An Efficient Parallelization Approach for Large-Scale Sparse Non-Negative Matrix Factorization Using Kullback-Leibler Divergence on Multi-GPU.
Hao Li,Kenli Li,Jiwu Peng,Junyan Hu,Keqin Li
DOI: https://doi.org/10.1109/ispa/iucc.2017.00085
2017-01-01
Abstract:Matrix factorization (MF), as one of the most accurate and scalable approaches in dimension reduction techniques, has become popular in the collaborative filtering (CF) recommender systems, social network and graph communities. Currently, Kullback-Lerbler Non-negative Matrix Factorization (KL-NMF) is one of the most famous approaches for MF, due to its representative non-negativity feature of the CF model.

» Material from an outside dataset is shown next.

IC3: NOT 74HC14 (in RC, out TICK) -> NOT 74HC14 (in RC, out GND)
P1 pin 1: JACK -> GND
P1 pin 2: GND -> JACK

However, it is non-trivial to obtain high performance KL-NMF on Graphic Processing Units (GPU) for large-scale problems, due to the redundant large-scale intermediate data, frequent matrices manipulation, and access of sparse and irregular entries characteristic of KL-NMF. In this work, we propose single-thread-based KL-NMF, which depends on the involved feature tuples multiplication and summation, and then, we present L-2 norm regularized single-thread-based KL-NMF. On that basis, a novel CUDA parallelization KL-NMF approach (CuKL-NMF) is presented for GPU computing. Furthermore, to process large-scale CF data sets and make advantages of GPU computation power, we propose multi-GPU CuKL-NMF (MCuKL-NMF). Compared with state-of-the-art parallel algorithms, e.g., CUMF, CCD++, MCuKL-NMF obtains the highest performance.